### DATA EXTRACTS ###

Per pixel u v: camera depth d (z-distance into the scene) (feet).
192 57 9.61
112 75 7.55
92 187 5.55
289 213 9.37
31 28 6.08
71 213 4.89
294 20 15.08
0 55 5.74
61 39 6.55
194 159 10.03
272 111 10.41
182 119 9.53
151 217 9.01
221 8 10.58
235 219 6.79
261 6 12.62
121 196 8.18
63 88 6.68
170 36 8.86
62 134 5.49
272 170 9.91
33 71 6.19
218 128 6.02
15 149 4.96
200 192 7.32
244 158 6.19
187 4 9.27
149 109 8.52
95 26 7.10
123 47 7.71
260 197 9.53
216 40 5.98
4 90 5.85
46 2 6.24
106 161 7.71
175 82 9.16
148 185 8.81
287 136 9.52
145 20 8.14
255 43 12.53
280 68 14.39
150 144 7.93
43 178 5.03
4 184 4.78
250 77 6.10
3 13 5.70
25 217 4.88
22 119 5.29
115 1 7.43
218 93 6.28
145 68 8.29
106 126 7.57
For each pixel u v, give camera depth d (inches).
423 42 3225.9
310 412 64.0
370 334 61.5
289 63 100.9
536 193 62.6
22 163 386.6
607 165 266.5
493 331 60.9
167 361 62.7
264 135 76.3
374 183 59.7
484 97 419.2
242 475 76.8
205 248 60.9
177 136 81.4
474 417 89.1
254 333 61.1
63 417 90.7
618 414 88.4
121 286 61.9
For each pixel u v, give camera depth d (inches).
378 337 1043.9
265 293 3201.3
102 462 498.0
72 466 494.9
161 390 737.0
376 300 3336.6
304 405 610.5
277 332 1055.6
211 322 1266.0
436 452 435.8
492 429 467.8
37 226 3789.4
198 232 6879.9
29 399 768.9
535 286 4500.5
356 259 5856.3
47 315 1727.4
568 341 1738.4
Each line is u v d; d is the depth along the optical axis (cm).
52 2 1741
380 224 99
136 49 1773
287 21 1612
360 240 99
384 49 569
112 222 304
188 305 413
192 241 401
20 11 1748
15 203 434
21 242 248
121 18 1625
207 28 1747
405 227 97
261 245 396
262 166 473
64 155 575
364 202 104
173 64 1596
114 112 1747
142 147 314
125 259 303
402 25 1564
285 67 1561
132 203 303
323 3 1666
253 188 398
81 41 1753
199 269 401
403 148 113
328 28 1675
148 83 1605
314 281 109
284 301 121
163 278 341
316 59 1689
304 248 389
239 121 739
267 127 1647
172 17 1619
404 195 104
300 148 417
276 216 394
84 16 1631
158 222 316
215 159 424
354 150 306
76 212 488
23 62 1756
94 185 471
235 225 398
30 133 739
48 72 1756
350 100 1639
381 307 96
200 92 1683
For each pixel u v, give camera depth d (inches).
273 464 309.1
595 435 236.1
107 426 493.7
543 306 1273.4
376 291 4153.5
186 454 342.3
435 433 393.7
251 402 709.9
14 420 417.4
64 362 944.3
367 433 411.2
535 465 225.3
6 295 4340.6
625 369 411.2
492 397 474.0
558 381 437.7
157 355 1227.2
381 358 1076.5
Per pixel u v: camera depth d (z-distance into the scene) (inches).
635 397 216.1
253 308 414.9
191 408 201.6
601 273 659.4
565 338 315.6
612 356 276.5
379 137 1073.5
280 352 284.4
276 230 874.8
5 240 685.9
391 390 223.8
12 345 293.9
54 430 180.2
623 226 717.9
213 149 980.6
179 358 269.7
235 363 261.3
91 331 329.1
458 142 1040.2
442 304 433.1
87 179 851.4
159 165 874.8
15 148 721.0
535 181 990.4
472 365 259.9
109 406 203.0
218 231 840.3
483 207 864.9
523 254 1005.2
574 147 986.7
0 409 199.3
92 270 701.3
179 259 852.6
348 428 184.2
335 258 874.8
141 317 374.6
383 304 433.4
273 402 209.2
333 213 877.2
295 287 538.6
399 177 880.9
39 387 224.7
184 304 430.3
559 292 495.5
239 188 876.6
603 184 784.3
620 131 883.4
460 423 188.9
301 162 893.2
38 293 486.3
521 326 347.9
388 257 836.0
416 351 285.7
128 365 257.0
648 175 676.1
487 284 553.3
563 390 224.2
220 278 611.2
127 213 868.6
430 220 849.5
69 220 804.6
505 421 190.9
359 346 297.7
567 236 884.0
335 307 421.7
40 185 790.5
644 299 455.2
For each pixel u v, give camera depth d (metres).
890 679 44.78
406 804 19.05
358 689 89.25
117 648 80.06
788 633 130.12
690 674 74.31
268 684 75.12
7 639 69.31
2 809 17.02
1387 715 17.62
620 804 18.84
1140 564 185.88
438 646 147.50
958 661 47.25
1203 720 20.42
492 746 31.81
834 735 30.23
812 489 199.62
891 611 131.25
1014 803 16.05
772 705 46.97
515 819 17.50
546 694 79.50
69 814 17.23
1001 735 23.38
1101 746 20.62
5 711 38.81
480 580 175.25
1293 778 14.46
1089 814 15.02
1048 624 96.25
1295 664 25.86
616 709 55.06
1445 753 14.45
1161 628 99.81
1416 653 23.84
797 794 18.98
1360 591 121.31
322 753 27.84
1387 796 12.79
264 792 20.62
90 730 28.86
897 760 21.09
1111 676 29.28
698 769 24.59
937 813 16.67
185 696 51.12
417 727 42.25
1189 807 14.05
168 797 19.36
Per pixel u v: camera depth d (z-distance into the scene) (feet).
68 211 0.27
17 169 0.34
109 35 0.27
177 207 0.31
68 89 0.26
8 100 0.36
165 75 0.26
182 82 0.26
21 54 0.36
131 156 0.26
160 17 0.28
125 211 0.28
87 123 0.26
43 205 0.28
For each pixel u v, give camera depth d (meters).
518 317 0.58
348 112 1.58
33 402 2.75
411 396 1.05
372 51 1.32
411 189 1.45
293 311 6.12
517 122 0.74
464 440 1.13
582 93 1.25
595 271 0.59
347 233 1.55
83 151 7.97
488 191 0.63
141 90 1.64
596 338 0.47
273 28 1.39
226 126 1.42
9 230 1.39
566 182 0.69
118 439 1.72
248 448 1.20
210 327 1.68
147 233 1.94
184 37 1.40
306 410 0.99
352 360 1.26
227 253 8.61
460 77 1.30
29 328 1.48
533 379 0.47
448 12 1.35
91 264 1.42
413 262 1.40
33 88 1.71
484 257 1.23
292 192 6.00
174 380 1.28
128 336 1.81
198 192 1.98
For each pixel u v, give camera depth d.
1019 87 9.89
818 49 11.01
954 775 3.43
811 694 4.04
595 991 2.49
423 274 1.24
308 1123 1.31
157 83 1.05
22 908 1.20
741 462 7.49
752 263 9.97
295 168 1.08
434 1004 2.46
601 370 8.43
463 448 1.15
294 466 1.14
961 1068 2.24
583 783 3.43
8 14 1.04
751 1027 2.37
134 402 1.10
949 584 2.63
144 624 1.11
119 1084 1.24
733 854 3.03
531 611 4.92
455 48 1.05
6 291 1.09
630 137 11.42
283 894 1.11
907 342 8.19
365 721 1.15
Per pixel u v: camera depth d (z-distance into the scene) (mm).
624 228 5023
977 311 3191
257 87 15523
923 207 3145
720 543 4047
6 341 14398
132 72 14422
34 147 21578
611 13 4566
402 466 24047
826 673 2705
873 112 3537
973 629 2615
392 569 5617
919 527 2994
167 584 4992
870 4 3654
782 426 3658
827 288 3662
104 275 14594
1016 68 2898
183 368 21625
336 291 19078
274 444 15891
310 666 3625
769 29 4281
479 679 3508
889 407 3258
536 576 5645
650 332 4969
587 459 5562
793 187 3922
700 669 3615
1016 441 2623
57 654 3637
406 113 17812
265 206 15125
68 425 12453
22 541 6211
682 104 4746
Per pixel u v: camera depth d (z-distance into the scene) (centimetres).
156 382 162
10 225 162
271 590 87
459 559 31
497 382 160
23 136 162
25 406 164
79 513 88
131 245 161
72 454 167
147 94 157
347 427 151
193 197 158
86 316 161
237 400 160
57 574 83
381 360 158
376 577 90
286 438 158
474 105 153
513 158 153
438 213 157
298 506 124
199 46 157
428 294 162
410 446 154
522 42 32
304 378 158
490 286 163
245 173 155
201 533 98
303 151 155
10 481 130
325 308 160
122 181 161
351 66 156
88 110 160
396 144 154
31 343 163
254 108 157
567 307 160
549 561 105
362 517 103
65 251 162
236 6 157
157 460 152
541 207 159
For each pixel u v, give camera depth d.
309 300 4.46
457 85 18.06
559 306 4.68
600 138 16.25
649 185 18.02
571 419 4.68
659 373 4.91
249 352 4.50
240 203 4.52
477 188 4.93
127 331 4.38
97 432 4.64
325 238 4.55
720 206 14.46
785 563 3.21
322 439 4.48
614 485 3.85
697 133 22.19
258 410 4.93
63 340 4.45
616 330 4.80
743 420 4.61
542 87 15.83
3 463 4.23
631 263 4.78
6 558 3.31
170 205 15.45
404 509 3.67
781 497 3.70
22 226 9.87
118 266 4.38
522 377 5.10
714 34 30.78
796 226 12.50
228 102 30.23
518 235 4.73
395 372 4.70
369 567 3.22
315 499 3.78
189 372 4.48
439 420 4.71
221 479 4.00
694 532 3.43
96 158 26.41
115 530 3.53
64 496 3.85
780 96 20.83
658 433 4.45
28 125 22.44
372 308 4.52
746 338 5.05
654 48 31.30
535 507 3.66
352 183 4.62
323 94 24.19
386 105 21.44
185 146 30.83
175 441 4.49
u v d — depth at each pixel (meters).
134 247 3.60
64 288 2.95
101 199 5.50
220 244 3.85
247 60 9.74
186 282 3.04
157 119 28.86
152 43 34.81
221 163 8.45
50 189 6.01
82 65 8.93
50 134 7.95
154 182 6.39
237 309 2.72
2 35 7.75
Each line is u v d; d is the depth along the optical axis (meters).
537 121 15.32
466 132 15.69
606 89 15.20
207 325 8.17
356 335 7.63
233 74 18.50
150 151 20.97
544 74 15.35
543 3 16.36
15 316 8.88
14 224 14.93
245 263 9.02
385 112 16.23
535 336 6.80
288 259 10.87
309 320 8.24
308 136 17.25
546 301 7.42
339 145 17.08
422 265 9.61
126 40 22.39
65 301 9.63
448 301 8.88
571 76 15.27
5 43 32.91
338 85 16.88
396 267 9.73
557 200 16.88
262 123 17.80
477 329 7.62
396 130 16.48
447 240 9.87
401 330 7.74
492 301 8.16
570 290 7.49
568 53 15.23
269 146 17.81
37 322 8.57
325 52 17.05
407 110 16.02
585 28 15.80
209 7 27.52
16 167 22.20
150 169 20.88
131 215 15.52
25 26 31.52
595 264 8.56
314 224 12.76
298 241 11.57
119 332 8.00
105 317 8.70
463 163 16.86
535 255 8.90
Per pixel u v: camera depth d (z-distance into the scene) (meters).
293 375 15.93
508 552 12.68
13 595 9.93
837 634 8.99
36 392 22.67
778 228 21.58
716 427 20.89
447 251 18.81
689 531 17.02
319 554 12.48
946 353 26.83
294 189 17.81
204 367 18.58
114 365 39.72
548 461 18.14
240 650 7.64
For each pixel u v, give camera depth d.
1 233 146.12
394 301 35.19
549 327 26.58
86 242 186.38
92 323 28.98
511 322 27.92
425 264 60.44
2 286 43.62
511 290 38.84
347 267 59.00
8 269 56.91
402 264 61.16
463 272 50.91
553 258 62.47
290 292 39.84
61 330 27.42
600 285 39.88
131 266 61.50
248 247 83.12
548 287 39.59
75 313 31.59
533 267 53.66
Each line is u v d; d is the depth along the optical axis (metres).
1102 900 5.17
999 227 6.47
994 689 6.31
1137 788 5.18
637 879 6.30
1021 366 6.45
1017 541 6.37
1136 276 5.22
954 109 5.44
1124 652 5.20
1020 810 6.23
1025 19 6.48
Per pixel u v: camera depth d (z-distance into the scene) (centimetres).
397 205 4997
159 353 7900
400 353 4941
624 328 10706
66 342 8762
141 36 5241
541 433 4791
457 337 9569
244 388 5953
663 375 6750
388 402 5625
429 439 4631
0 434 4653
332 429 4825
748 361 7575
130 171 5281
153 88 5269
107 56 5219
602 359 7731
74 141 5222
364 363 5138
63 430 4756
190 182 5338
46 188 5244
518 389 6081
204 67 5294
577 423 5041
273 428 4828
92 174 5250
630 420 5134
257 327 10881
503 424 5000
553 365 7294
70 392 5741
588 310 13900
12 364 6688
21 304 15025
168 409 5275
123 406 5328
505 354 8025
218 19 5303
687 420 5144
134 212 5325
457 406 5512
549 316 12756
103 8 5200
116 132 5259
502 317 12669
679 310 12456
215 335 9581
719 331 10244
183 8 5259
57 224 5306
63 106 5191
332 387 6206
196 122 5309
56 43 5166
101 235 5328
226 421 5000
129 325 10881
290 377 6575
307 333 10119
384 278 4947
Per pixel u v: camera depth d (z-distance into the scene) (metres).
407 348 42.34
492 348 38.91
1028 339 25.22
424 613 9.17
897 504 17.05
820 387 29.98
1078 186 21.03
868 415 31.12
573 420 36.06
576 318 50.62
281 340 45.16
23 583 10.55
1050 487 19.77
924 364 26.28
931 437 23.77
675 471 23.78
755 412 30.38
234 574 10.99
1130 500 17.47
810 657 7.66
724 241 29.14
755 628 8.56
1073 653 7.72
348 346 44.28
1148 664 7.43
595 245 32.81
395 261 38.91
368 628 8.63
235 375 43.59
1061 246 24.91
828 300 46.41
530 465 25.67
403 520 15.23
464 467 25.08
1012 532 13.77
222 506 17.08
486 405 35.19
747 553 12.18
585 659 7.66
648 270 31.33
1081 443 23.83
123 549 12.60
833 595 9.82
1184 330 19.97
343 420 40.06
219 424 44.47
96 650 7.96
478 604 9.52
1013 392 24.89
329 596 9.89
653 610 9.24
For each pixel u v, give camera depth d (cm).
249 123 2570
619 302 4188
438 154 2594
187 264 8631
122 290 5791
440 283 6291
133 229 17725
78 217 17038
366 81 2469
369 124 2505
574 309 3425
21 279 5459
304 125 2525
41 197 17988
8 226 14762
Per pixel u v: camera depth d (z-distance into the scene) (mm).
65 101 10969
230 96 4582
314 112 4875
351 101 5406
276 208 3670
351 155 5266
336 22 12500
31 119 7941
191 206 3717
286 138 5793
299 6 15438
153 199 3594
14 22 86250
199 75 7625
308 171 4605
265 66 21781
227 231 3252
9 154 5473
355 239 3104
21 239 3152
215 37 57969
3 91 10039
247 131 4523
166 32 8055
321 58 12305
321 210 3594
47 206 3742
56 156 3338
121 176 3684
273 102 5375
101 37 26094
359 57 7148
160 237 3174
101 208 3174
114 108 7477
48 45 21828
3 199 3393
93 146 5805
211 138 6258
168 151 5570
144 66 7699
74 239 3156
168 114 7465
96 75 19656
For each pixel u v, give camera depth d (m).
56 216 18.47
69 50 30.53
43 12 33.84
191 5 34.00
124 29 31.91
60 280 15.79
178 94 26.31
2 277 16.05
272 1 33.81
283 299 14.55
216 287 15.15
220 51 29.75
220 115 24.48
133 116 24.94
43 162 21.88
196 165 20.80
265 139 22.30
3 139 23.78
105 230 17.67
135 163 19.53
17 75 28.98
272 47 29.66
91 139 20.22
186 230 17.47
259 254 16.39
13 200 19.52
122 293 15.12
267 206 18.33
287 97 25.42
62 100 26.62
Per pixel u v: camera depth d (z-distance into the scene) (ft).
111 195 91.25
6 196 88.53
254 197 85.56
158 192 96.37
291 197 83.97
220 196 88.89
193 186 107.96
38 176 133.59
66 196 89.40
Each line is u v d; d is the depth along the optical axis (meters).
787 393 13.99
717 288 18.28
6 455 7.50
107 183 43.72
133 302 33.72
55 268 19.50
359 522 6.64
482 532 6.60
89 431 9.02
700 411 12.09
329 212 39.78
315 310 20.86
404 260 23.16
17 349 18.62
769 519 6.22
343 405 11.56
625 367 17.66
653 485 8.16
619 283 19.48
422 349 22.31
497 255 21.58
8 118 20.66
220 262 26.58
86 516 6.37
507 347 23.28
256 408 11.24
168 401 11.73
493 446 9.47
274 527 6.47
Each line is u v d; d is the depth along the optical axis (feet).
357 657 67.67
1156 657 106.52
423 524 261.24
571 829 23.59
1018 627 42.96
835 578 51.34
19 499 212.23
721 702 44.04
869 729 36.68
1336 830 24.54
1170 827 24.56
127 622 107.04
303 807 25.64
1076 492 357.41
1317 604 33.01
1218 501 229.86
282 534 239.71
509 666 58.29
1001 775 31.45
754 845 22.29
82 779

###

** WORK ORDER **
The lines from the beginning of the records through the line containing "163 278 341" should be reproduced exactly. Include nothing else.

** ANSWER TO THIS TASK **
Per pixel u v: camera depth d (z-distance into the scene) (feet).
192 57 9.61
112 75 7.55
92 187 5.55
289 213 9.37
31 28 6.08
71 213 4.89
294 20 15.08
0 55 5.74
61 39 6.55
194 159 10.03
272 111 10.41
182 119 9.53
151 217 9.01
221 8 10.58
235 219 6.79
261 6 12.62
121 196 8.18
63 88 6.68
170 36 8.86
62 134 5.49
272 170 9.91
33 71 6.19
218 128 6.02
15 149 4.96
200 192 7.32
244 158 6.19
187 4 9.27
149 109 8.52
95 26 7.10
123 47 7.71
260 197 9.53
216 40 5.98
4 90 5.85
46 2 6.24
106 161 7.71
175 82 9.16
148 185 8.81
287 136 9.52
145 20 8.14
255 43 12.53
280 68 14.39
150 144 7.93
43 178 5.03
4 184 4.78
250 77 6.10
3 13 5.70
25 217 4.88
22 119 5.29
115 1 7.43
218 93 6.28
145 68 8.29
106 126 7.57
For each pixel u v, give camera depth d (inches).
423 42 3225.9
310 412 64.0
370 334 61.5
289 63 100.9
536 193 62.6
22 163 386.6
607 165 266.5
493 331 60.9
167 361 62.7
264 135 76.3
374 183 59.7
484 97 419.2
242 475 76.8
205 248 60.9
177 136 81.4
474 417 89.1
254 333 61.1
63 417 90.7
618 414 88.4
121 286 61.9
For each pixel u v, give camera depth d (inches).
378 337 1043.9
265 293 3201.3
102 462 498.0
72 466 494.9
161 390 737.0
376 300 3336.6
304 405 610.5
277 332 1055.6
211 322 1266.0
436 452 435.8
492 429 467.8
37 226 3789.4
198 232 6879.9
29 399 768.9
535 286 4500.5
356 259 5856.3
47 315 1727.4
568 341 1738.4
Each line is u v d; d is the depth along the optical axis (cm).
52 2 1741
380 224 99
136 49 1773
287 21 1612
360 240 99
384 49 569
112 222 304
188 305 413
192 241 401
20 11 1748
15 203 434
21 242 248
121 18 1625
207 28 1747
405 227 97
261 245 396
262 166 473
64 155 575
364 202 104
173 64 1596
114 112 1747
142 147 314
125 259 303
402 25 1564
285 67 1561
132 203 303
323 3 1666
253 188 398
81 41 1753
199 269 401
403 148 113
328 28 1675
148 83 1605
314 281 109
284 301 121
163 278 341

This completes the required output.